The rule comes as health insurers have increasingly been criticized for onerous and time-consuming prior authorization procedures that physicians say unfairly delay or deny the medical treatment that their patients need.
A new federal rule requiring health insurers to streamline and disclose more information about their prior authorization processes is being touted by physicians groups who claim it will improve patient care and reduce doctors' administrative burden.
According to a report by Medscape, health insurers participating in federal programs, including Medicare Advantage and Medicaid, must now respond to expedited prior authorization requests within 72 hours and other requests within 7 days under the long-awaited final rule, which was released last month by Centers for Medicare & Medicaid Services (CMS).
According to the report, insurers are required to include their reasons for denying a prior authorization request and will be required to publicly release data on denial and approval rates for medical treatment. The insurers also will be required to provide patients with additional information about their decisions to deny care.

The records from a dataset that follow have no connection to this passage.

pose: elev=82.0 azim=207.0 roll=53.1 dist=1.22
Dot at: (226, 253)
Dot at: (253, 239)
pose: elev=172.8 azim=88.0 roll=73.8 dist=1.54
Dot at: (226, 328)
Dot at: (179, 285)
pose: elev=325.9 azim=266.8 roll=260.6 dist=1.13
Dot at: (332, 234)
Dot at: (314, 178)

Impacted payers must also implement certain operational provisions, generally beginning January 1, 2026. In response to public comment on the proposed rule, impacted payers have until compliance dates, generally beginning January 1, 2027, to meet the API development and enhancement requirements in this final rule.

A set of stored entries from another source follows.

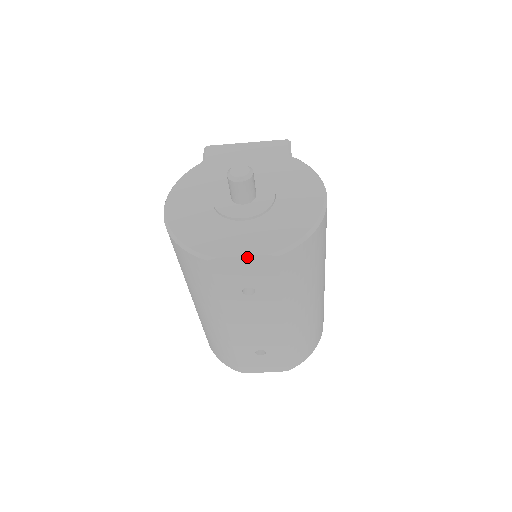
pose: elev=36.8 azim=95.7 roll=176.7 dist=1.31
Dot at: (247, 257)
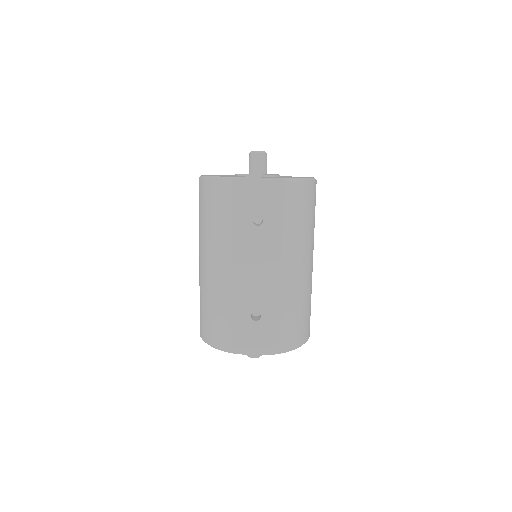
Dot at: (262, 179)
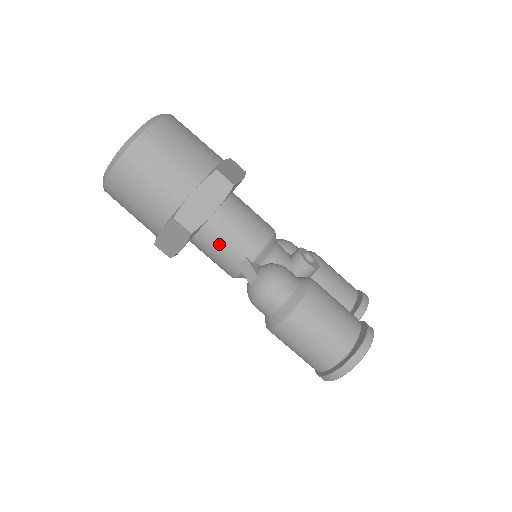
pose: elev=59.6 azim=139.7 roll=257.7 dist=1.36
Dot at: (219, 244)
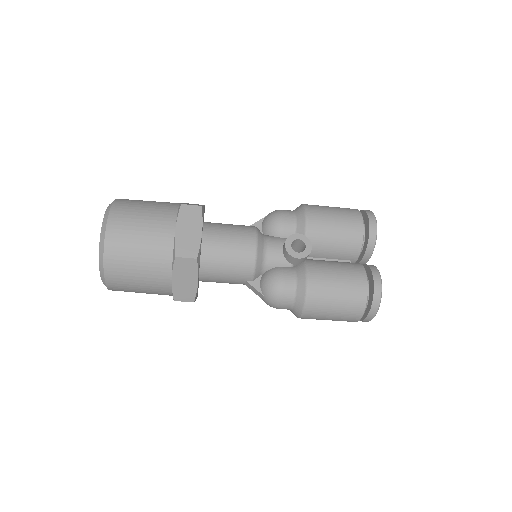
Dot at: (220, 282)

“To encourage providers to adopt electronic prior authorization processes, this final rule also adds a new measure for Merit-based Incentive Payment System (MIPS) eligible clinicians under the Promoting Interoperability performance category of MIPS, as well as for eligible hospitals and critical access hospitals (CAHs), under the Medicare Promoting Interoperability Program,” the Centers for Medicare and Medicaid Services said in its report.
In a post on X, formerly known as Twitter, Jesse M. Ehrenfeld, MD, MPH, president of the American Medical Association, called the final rule “a major win” for patients and physicians.
“The AMA commends reforms such as these that prioritize patients’ access to care and reduces administrative burdens for physicians and their staff,” Ehrenfeld said in the post.
In recent years, health insurers have lobbied against increased regulation of prior authorization, arguing that it's needed to rein in healthcare costs and prevent unnecessary treatment.
"We appreciate CMS's announcement of enforcement discretion that will permit plans to use one standard, rather than mixing and matching, to reduce costs and speed implementation," America's Health Insurance Plans, an insurers' lobbying group, in an unsigned statement to Medscape. "However, we must remember that the CMS rule is only half the picture; the Office of the Coordinator for Health Information Technology (ONC) should swiftly require vendors to build electronic prior authorization capabilities into the electronic health record so that providers can do their part, or plans will build a bridge to nowhere."
The rule comes as health insurers have increasingly been criticized for onerous and time-consuming prior authorization procedures that physicians say unfairly delay or deny the medical treatment that their patients need.
With federal legislation to rein in prior authorization overuse at a standstill, 30 states have introduced their own bills to tackle the issue. Lawsuits and regulators have both brought attention to insurers’ increasing use of algorithms and artificial intelligence to reject claims without human review.